Natural Value waxed bags (the ones I prefer but can no longer source locally) are much lighter weight (used less paper) so you could fold over the top and a few times and the crease - and the sandwich or cookies therein - would stay put. I liked that there were more to a box (60 in the Natural Value box, and 48 in the If You Care). It's important to care about unit price, and it's important to care about paper weight and it's important to care about costs of transport - the one thing giving me pause about ordering a case of the Natural Value bags from Amazon at $2.99 a box. But if I placed that order I'd have to reconcile the true cost of the shipping box, tape, the fuel needed for the airplane and big, brown truck to deliver it (while idling, curbside) to my front door. Too many caveats for this emptor! How does one make responsible shopping selections with so many factors to consider?
I learned this some time ago: shopping at Whole Foods doesn't make me particularly environmentally-friendly. In fact, WF tries to impart the false sense that I'm doing my part just by being there and that is just plain sneaky. The WF produce section is stocked with items sourced around the world. Its carbon footprint dwarfs the Jolly Green Giant's. A produce-run to my local WF leaves me with fossil-fuels all over my hands (and possibly norovirus, to boot, given my disease-ridden reusable grocery sacks).
[Interlude - with apologies to WS]
Scene 1 - Pinch kitchen
Lady Pinch is unpacking a Whole Foods grocery bag when the doorbell rings.
Tomatoes and bell peppers from Mexico,
farmed salmon from Norway, avocados from Chile.
Lo! There's the door. Who goes there?
You gotta sign for this.
Hands over a case of waxed paper bags and a Delivery Information Acquisition Device.
(signs pad, whimpering)
More freight from lands afar!
Here's the smell of the gasoline still: all the
perfumes of Arabia will not sweeten this little
hand. Oh, oh, oh!
(muttering, shaking his head)
Get a grip, lady.
(returns the handheld device)
Slams door, and skips merrily back to the pantry to unpack the case of sandwich bags.
(to the door)
My name is Roger.
The thing is, I do consider the toxicity of my consumables, but usually cut to the purchase following a fairly cursory review. I can be a horrible consumer. I like my old waxed paper bags. That doesn't make me more-environmentally-friendly-than-thou, just opinionated and overly concerned with the minutiae of lunch-packing.

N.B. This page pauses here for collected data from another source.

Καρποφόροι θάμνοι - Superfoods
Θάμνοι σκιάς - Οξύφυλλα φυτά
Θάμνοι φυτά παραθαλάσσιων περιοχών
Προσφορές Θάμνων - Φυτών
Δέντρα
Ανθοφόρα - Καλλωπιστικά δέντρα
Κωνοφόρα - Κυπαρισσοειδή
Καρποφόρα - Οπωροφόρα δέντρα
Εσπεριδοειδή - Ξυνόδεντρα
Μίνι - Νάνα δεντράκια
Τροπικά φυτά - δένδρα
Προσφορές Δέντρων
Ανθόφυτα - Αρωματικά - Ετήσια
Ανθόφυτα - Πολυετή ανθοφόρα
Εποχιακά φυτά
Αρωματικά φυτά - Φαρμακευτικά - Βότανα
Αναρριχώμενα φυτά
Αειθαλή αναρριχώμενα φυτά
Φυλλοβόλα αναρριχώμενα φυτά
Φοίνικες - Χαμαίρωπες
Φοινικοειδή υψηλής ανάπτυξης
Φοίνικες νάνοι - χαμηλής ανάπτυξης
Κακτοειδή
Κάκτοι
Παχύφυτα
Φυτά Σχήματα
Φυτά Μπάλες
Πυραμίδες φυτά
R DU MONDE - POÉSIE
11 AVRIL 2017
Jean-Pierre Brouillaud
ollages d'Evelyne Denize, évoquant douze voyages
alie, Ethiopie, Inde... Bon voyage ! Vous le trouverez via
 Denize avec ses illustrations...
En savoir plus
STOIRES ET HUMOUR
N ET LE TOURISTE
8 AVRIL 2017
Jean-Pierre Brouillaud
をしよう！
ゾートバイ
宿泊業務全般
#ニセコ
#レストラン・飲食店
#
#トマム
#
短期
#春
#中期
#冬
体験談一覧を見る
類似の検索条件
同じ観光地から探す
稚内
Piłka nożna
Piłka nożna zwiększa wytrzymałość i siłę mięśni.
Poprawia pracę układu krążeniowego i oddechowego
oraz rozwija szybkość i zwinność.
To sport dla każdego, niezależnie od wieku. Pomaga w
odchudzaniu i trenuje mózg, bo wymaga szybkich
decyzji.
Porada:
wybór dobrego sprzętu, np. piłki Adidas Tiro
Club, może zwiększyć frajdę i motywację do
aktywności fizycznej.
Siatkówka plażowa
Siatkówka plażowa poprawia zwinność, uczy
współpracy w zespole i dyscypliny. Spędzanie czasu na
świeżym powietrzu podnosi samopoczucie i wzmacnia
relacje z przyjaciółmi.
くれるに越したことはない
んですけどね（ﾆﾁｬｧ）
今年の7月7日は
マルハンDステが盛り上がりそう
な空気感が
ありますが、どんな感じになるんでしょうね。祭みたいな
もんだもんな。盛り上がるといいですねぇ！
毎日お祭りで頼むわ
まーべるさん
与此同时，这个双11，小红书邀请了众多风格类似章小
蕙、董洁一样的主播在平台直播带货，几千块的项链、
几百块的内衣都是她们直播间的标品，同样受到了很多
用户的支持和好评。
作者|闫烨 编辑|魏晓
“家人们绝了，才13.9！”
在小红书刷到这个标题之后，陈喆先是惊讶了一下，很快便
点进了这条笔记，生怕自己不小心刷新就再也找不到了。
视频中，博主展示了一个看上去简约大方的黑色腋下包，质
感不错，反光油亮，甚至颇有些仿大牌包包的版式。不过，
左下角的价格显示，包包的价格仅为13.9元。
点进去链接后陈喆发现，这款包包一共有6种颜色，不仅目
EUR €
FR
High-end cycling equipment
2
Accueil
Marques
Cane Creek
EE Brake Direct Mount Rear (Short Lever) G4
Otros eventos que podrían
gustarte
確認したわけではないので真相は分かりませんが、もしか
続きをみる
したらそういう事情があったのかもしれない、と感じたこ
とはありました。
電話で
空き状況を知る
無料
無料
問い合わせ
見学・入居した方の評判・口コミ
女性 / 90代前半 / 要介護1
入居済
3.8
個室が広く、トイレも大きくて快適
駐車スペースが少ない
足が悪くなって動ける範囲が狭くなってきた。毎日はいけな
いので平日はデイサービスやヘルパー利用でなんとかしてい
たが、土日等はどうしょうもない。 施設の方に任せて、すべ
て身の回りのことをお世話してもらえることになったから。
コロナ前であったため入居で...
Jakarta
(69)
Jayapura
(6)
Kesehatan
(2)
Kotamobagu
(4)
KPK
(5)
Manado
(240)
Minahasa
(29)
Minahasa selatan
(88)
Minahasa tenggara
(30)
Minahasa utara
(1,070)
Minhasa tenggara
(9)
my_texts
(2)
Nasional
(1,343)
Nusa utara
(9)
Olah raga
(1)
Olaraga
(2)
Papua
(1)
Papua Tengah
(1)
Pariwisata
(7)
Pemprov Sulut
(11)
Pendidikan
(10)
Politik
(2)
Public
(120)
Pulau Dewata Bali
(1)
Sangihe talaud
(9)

Click here to view the purchase I'm contemplating.
Tuesday, February 5, 2013
This was sent to me today.
I had heard some rumblings about the unsanitary conditions of most reusable grocery bags. Every so often (yearly?), I slosh a Chlorox wipe haphazardly around the interior of my insulated grocery bag. The rest of my maintenance routine involves (quarterly? biannually?) recycling of the stacks of paper receipts that accumulate in my reusable bags.
Identifying the bacteria present on the inside of my grocery bags sounds like a great science fair experiment, except that it's likely too dangerous, given the risk of illness from contact with coliform bacteria.
How then shall we bring home our groceries? Well, those stretchy cotton net bags would be a better alternative, as would cotton totes, since you can very easily stick them in the wash each week. But what are we trying for? To reduce waste or to appear sufficiently compliant with socially-mandated RRR practices? Personally, I really like recycling paper grocery sacks for gardening waste and as kitchen trash bags. I miss using them for student book covers.
I'm not sure how to keep my bacterial footprint smaller than my carbon one, or which is more beneficial to my fellow man and our shared environment. Until I do, I'm going to have to roll up my sleeves, run a (half-full) tub of bleachy water, and wash my grocery bags. I'm not looking forward to it.